In April 2020, three Native Americans were murdered by the police in Winnipeg, Manitoba, Canada. Their names are Eishia Hudson (age 16), Jason Collins (age 36), and Stewart Kevin Andrews (age 22). In Manitoba, the Native community makes up 62% of police murders but only 15% of the population. In Indigenous communities, a death of one of their own is shared with everyone in the community. To show communal support, the Native American community took to the streets to publicly address their loss at the site of Eishia Hudson’s murder. However, the media misunderstood their message and labeled them protestors, while the police stated that others’ priorities and the flow of traffic needed to take precedence over their collective mourning.
Due to the COVID-19 pandemic, Canadians can see the mistreatment and structural inequalities Indigenous people must experience daily. However, seeing this disenfranchisement is not enough. Work has to be done to correct the wrongs done to Native Americans. Whether it be reparations, dismantling the racist criminal justice system, or enacting just laws and policies that will efficiently and effectively support their advancement in life, the Indigenous community of Canada and the United States deserve justice. They are the original people of those two countries, so it is long past time for them to stop being mistreated in their homes.
REFERENCES
Alberton, A.M., Gorey, K.M., Angell, G.B., & McCue, H.A. (2019). Intersection of Indigenous peoples and police: Questions about contact and confidence. Canadian journal of criminology and criminal justice 61(4), 101-119. https://www.muse.jhu.edu/article/747725.
David, J., & Mitchell, M. (2021). Contacts with the police and the over-representation of Indigenous peoples in the Canadian criminal justice system. Canadian journal of criminology and criminal justice 63(2), 23-45. https://www.muse.jhu.edu/article/806309.
Dennis, M. K. (2021). Collecting grief: Indigenous peoples, deaths by police and a global pandemic. Qualitative Social Work, 20(1–2), 149–155. https://doi.org/10.1177/1473325020973301.
Gorsuch, M. M., & Rho, D. T. (2019).

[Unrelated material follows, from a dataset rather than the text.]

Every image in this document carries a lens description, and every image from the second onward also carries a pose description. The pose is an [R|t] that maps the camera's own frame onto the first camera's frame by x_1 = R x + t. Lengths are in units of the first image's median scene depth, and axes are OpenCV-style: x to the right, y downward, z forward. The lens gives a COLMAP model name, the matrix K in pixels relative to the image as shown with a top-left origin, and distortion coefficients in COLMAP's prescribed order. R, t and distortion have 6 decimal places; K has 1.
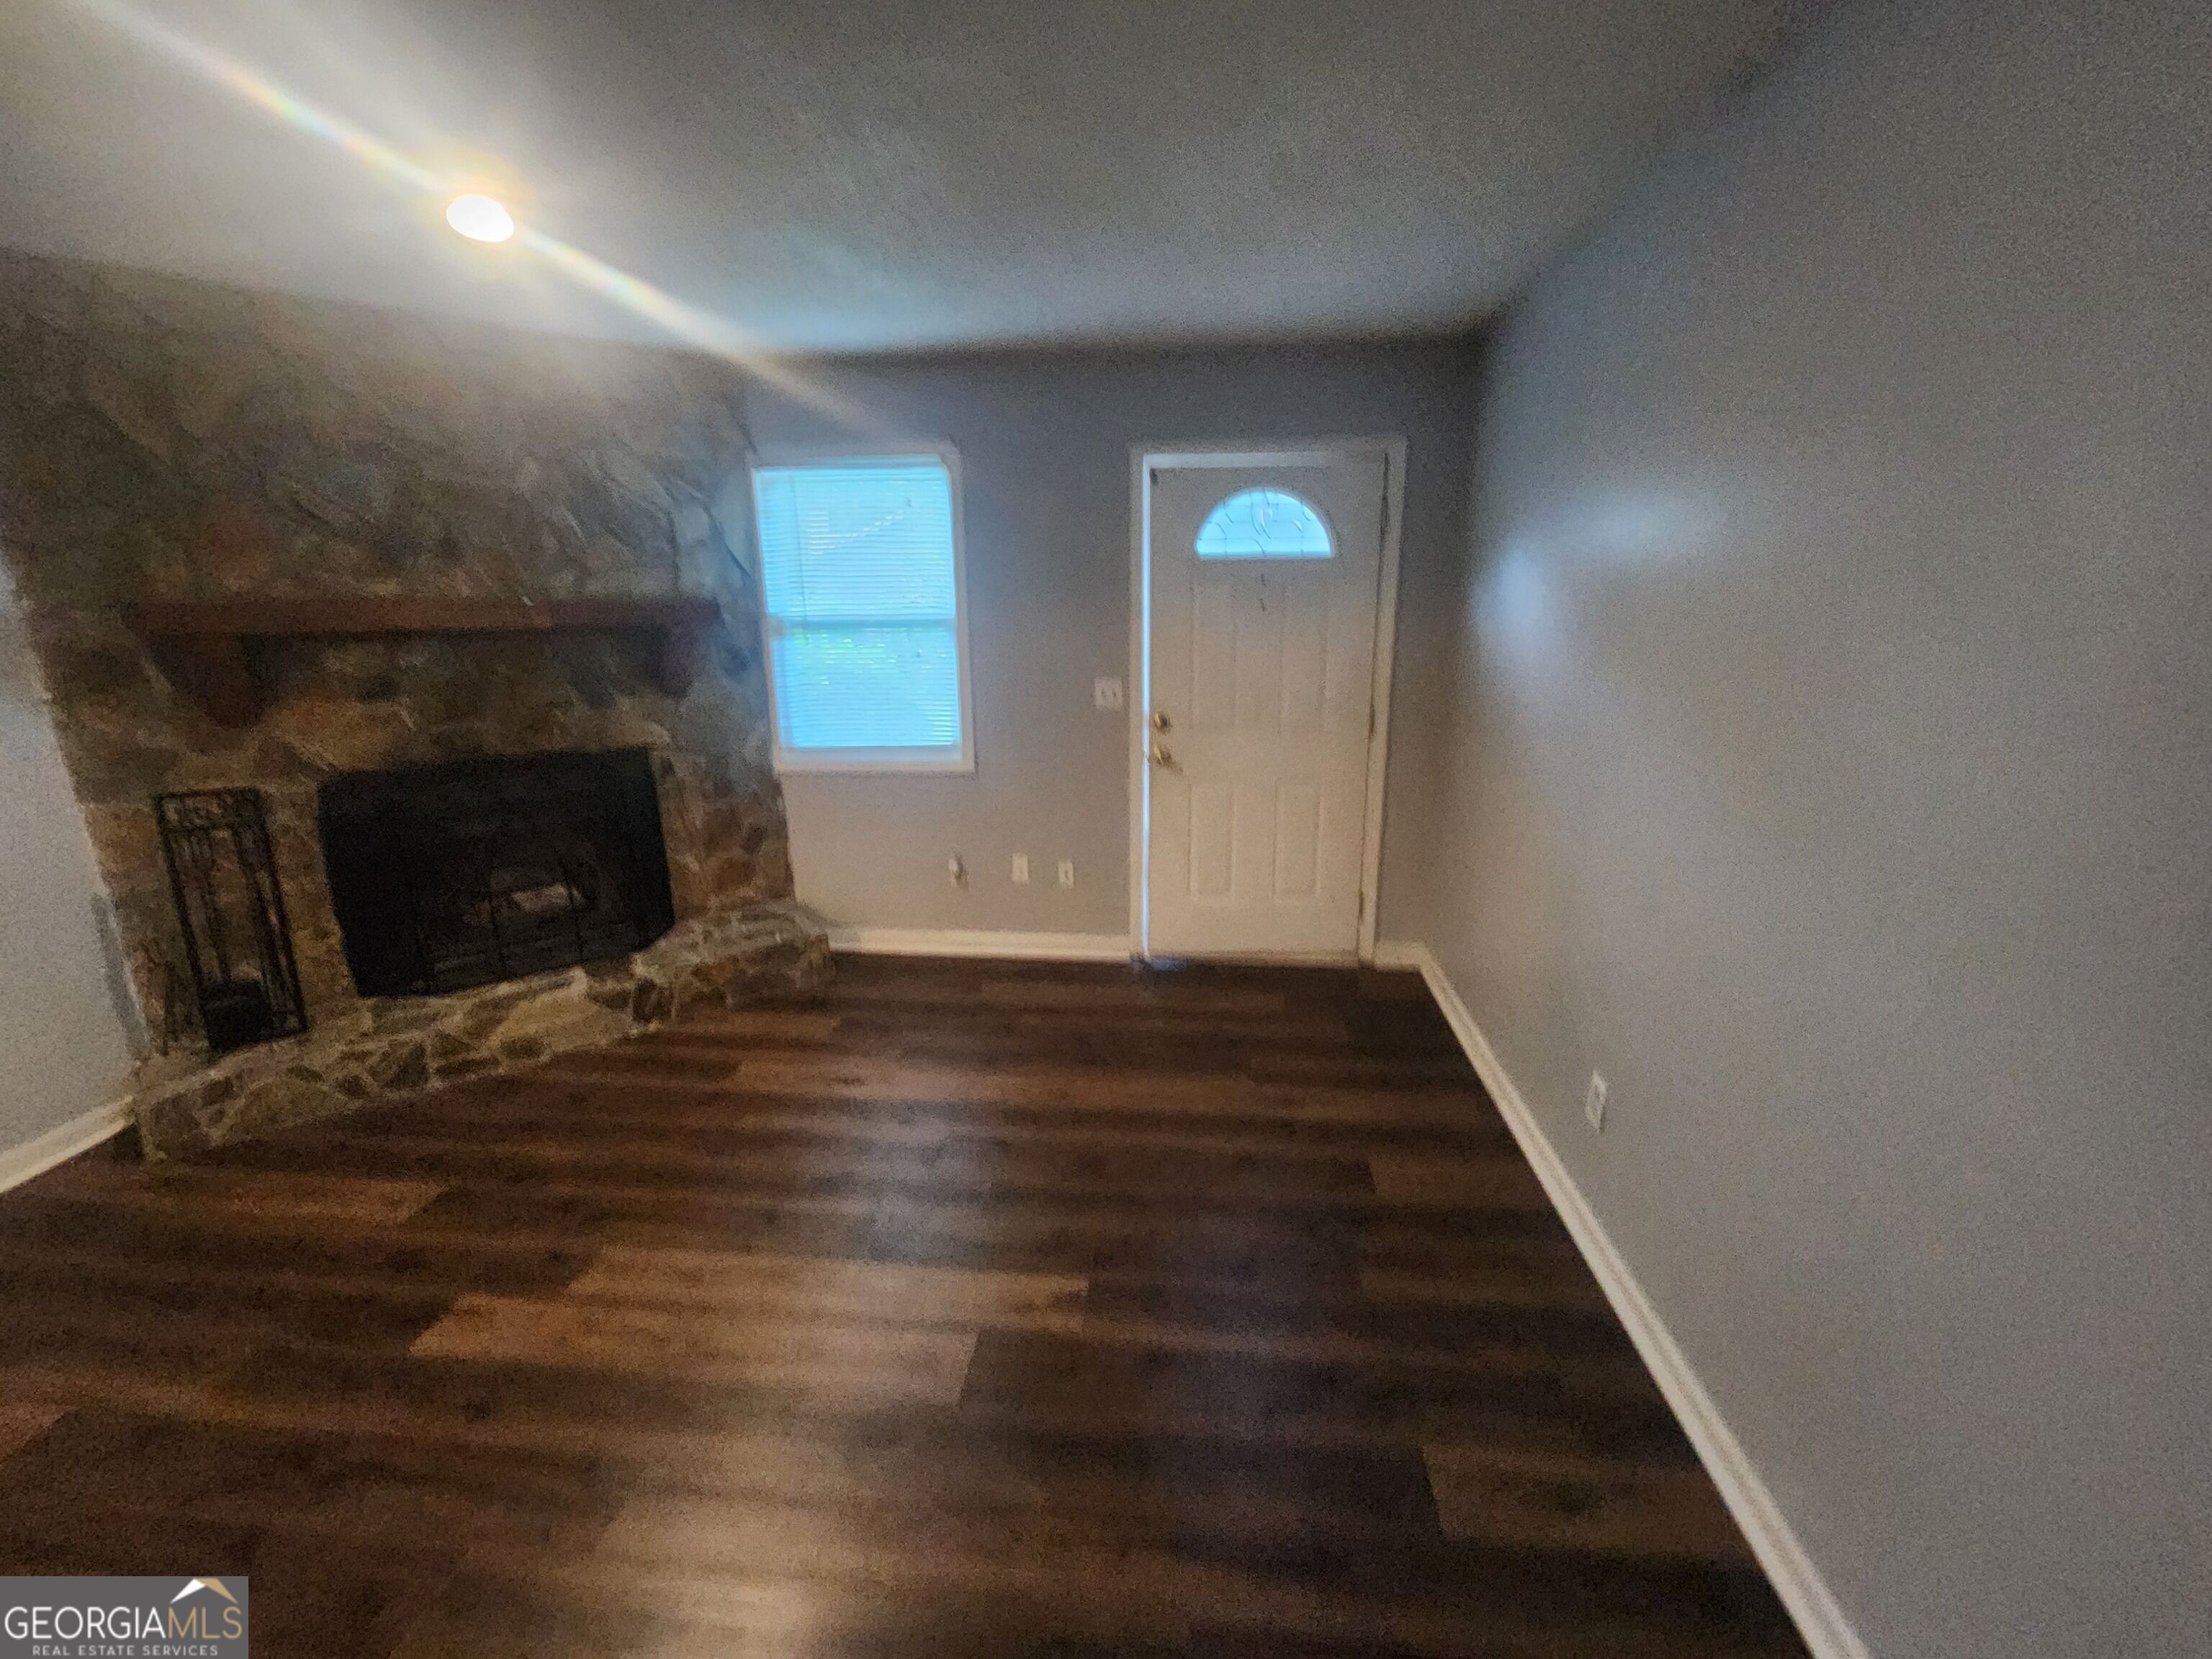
lens RADIAL K [[904.1, 0, 1111.0], [0, 904.1, 822.0], [0, 0, 1]] dist [0.001946, 0.000243]
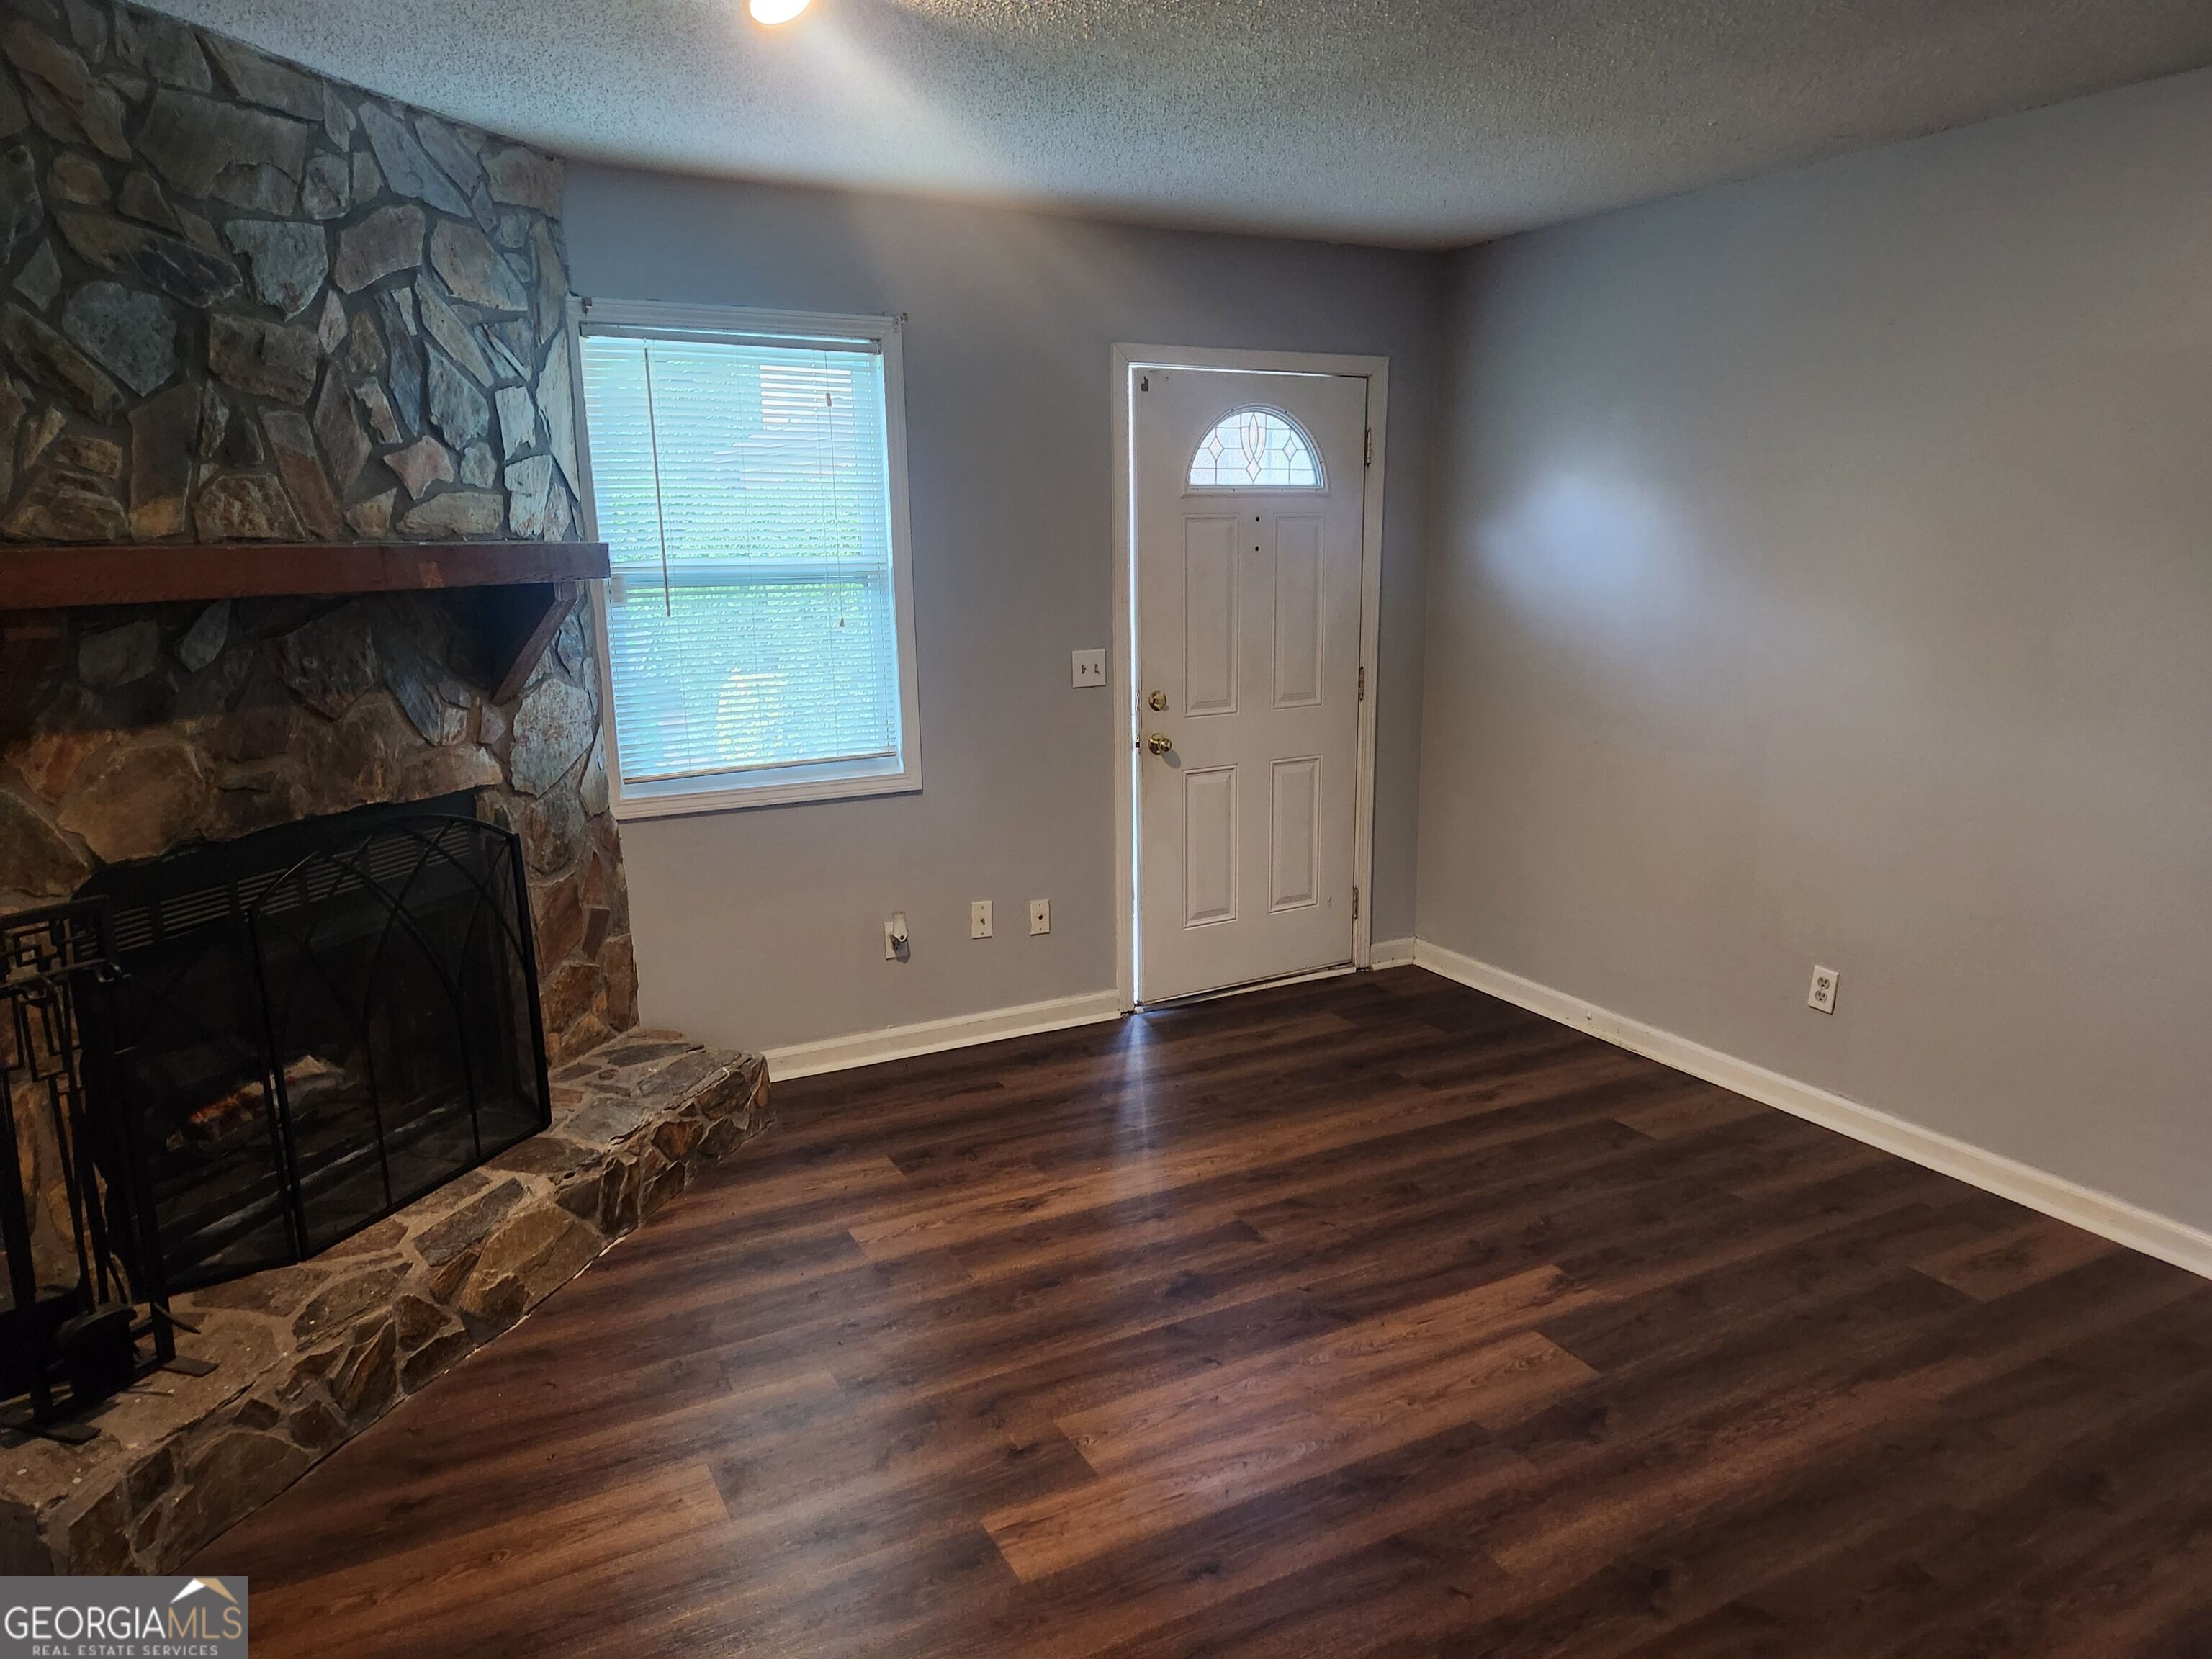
lens RADIAL K [[1481.1, 0, 1110.8], [0, 1481.1, 859.6], [0, 0, 1]] dist [0.080945, -0.070431]
pose [[0.826492, -0.121500, 0.549680, -0.735462], [0.141027, 0.989983, 0.006778, 0.013807], [-0.544998, 0.071918, 0.835348, -0.038788]]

Police stops and searches of indigenous people in minneapolis: The roles of race, place, and gender. International Indigenous Policy Journal, 10(3) doi:http://dx.doi.org/10.18584/iipj.2019.10.3.8322
Nettelbeck, A., & Smandych, R. (2010). Policing Indigenous peoples on two colonial frontiers: Australia’s mounted police and Canada’s north-west mounted police. Australian & New Zealand journal of criminology (Australian academic press), 43(2), 356–375. https://doi-org.proxygw.wrlc.org/10.1375/acri.43.2.356
Nielsen, J. (2004). Indigenous law bulletin, 6, 1-32.